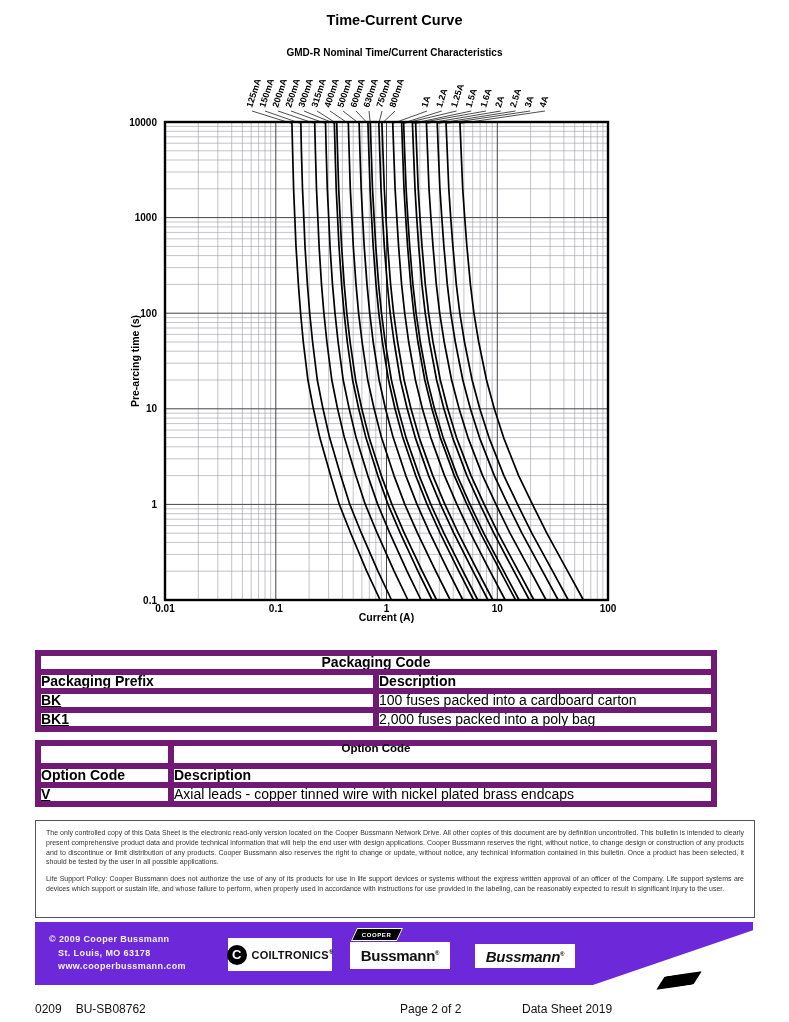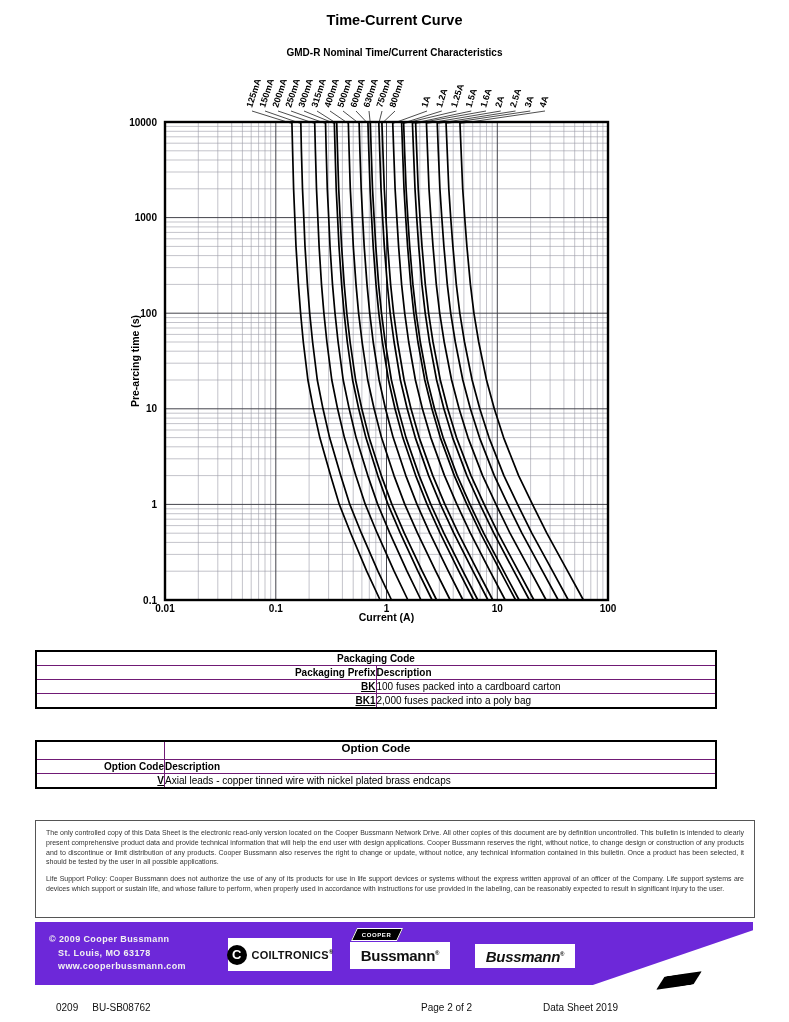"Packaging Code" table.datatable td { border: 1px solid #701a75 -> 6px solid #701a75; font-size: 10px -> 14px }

==

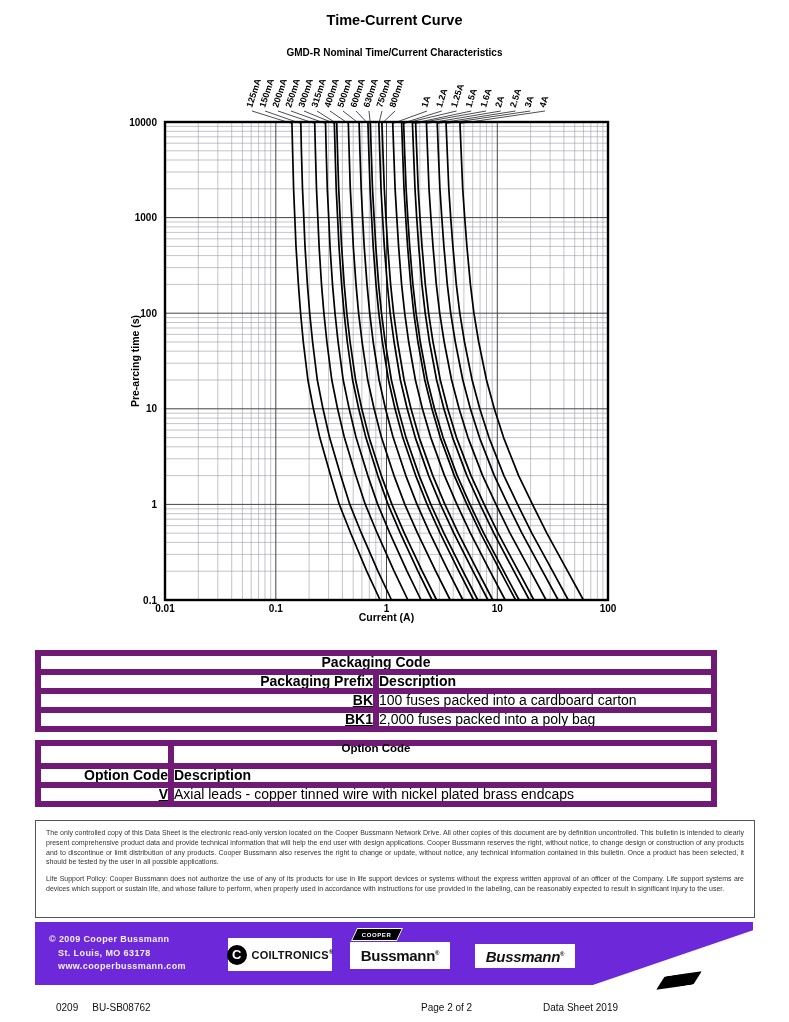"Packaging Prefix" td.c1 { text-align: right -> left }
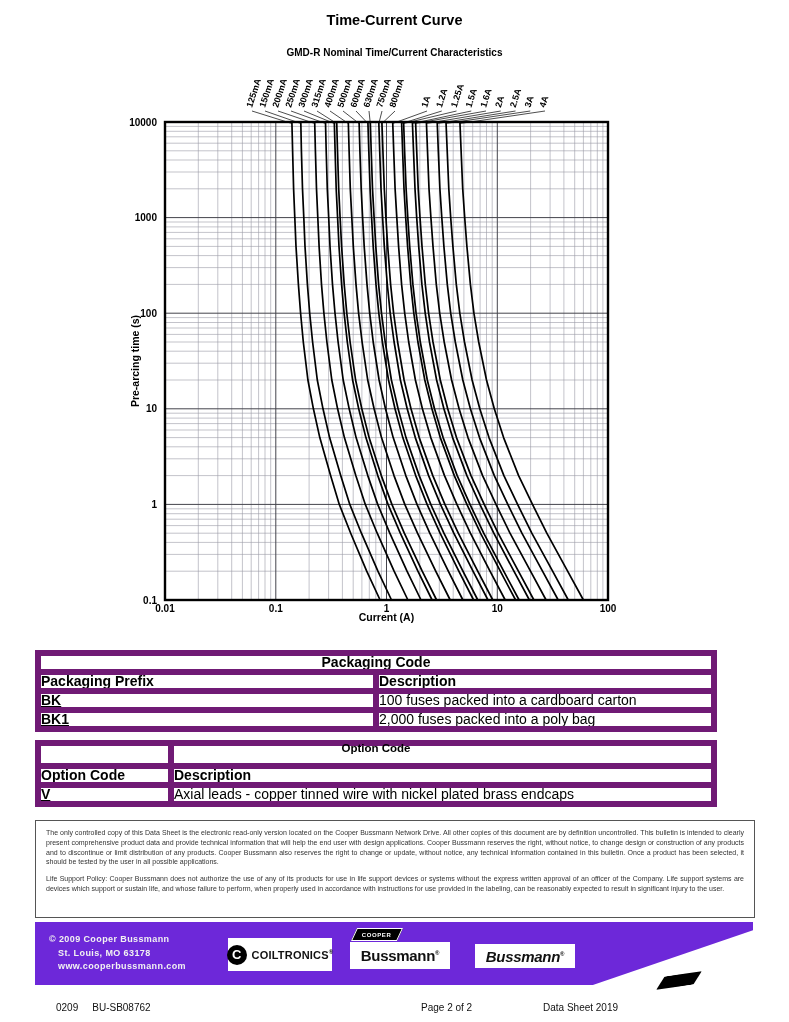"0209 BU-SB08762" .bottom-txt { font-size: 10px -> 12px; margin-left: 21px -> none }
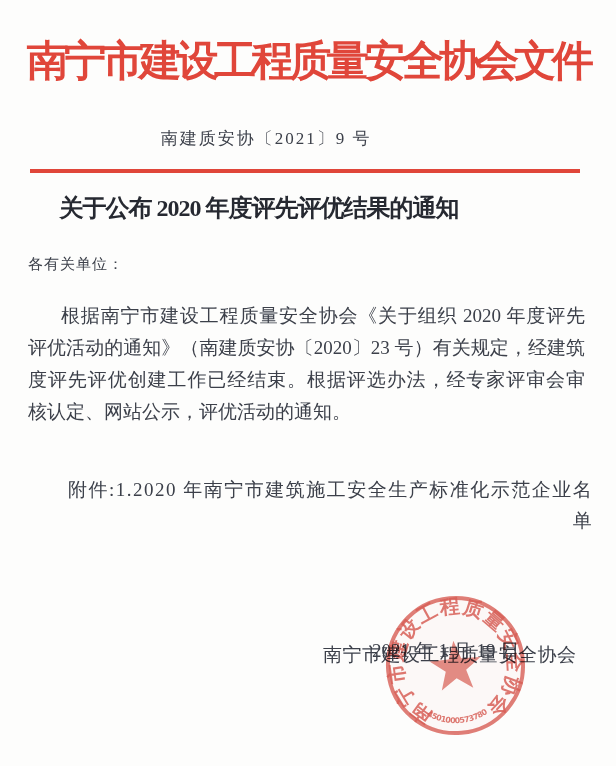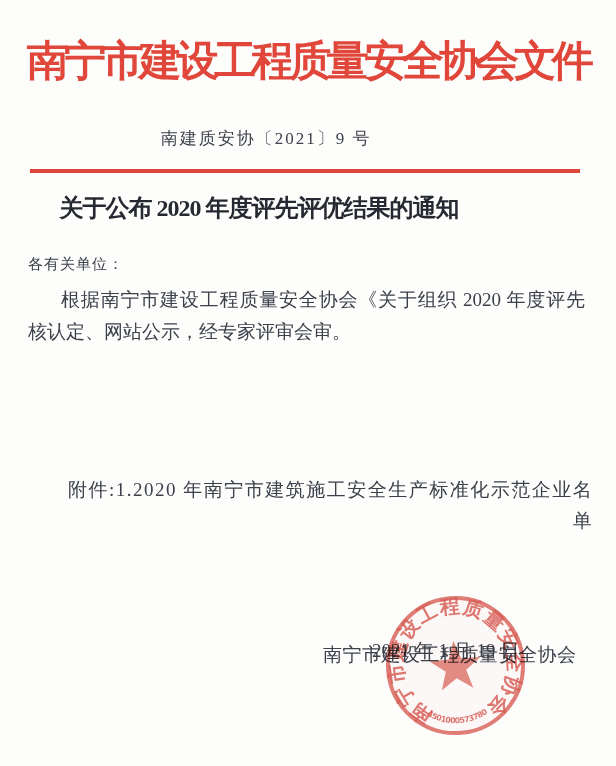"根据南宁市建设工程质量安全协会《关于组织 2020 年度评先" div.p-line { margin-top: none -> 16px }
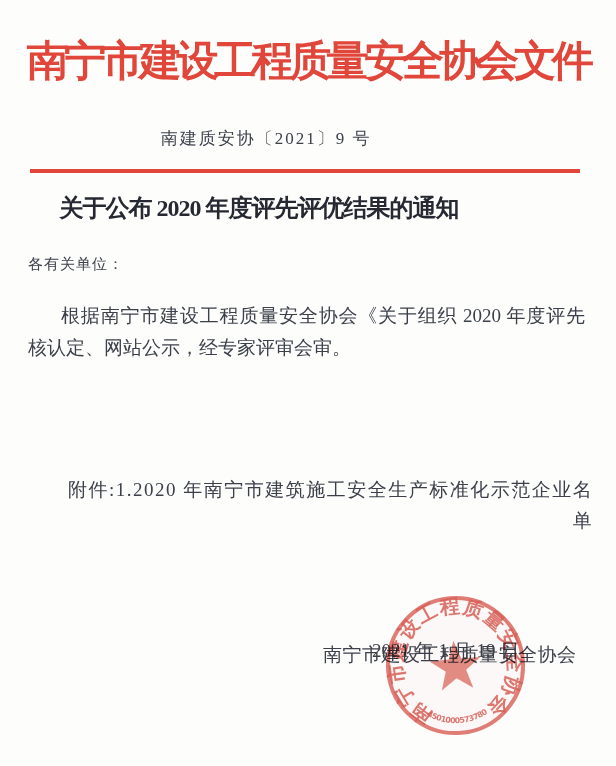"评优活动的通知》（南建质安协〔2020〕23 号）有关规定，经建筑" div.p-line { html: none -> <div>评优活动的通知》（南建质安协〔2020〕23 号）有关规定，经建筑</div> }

* * *

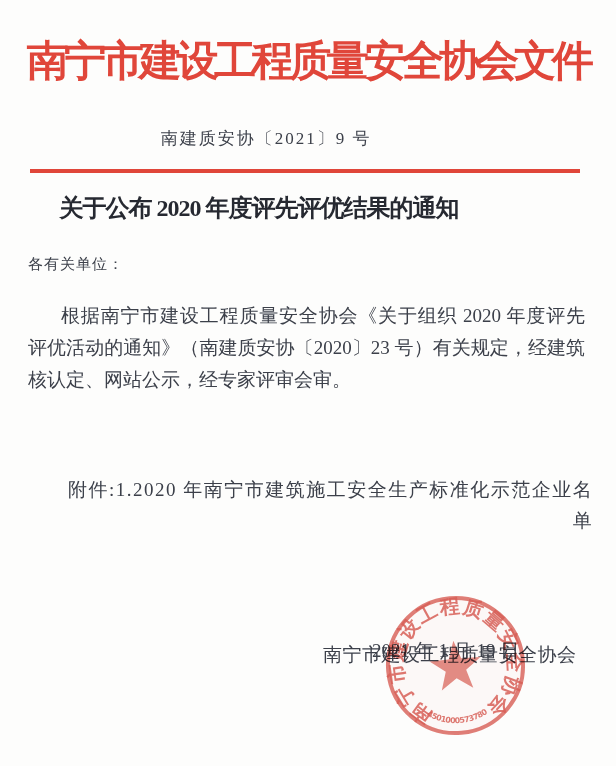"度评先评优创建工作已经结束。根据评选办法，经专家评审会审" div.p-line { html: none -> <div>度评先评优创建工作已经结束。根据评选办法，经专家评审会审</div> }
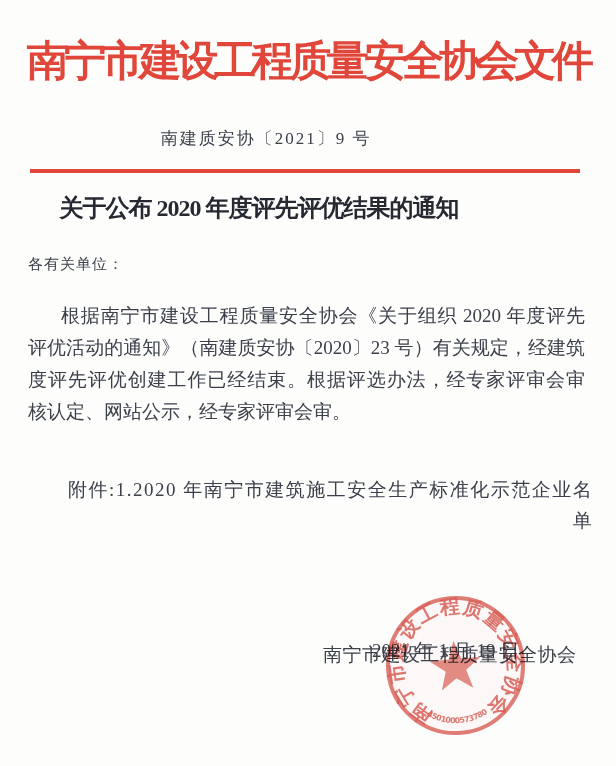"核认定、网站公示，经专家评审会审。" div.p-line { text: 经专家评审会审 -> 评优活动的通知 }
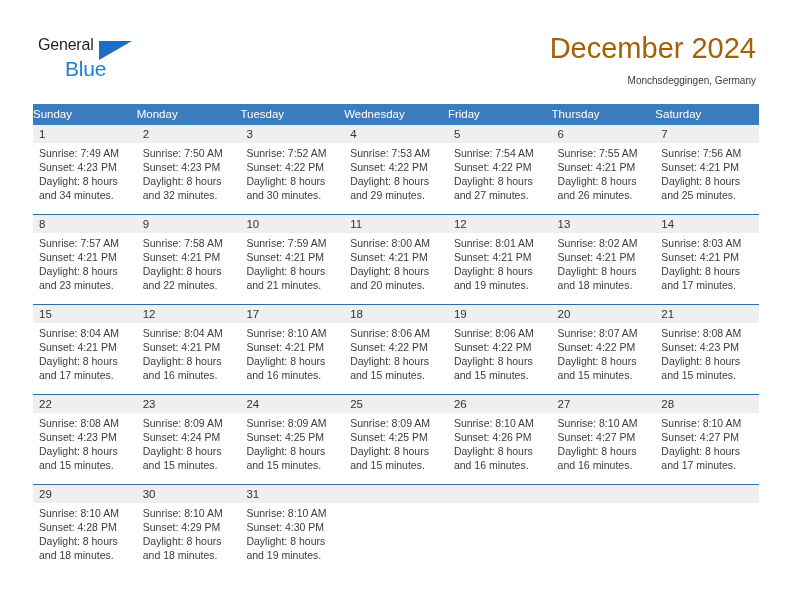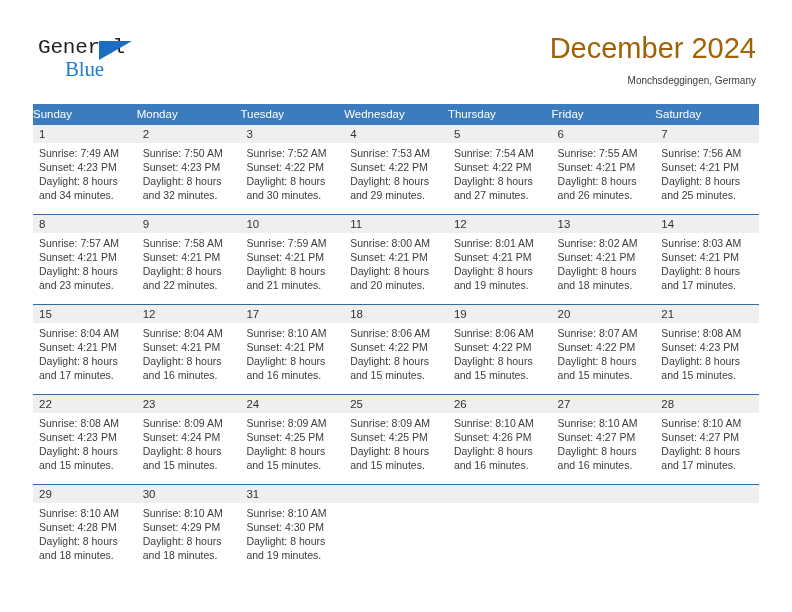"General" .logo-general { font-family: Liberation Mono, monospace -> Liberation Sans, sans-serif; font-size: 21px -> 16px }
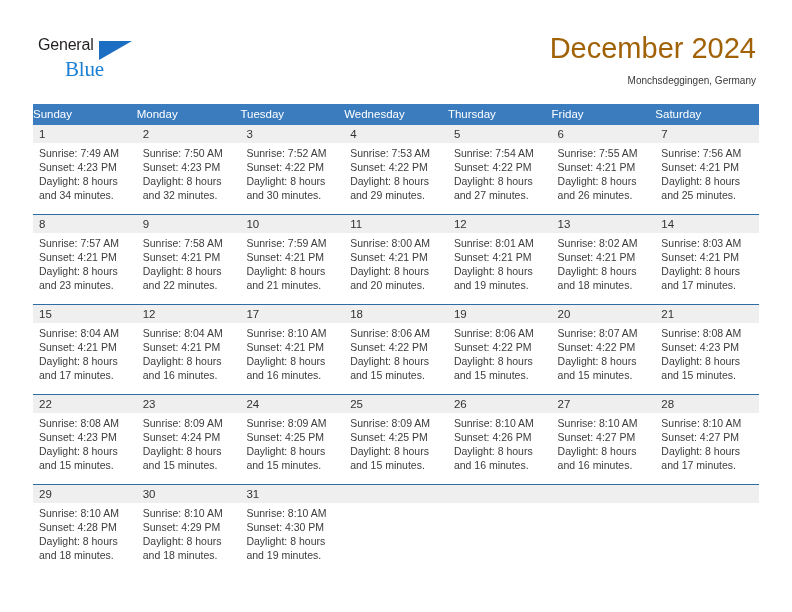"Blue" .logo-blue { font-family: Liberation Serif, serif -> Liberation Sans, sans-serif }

◆ Task
Would you output the lines above from the line holding "text-align: right ->" up to and including the line holding "none -> <div>评优活动的通知》（南建质安协〔2020〕23", exactly and only those, with no pictures?

◆ Solution to this problem
"Packaging Prefix" td.c1 { text-align: right -> left }
"0209 BU-SB08762" .bottom-txt { font-size: 10px -> 12px; margin-left: 21px -> none }
"根据南宁市建设工程质量安全协会《关于组织 2020 年度评先" div.p-line { margin-top: none -> 16px }
"评优活动的通知》（南建质安协〔2020〕23 号）有关规定，经建筑" div.p-line { html: none -> <div>评优活动的通知》（南建质安协〔2020〕23 号）有关规定，经建筑</div> }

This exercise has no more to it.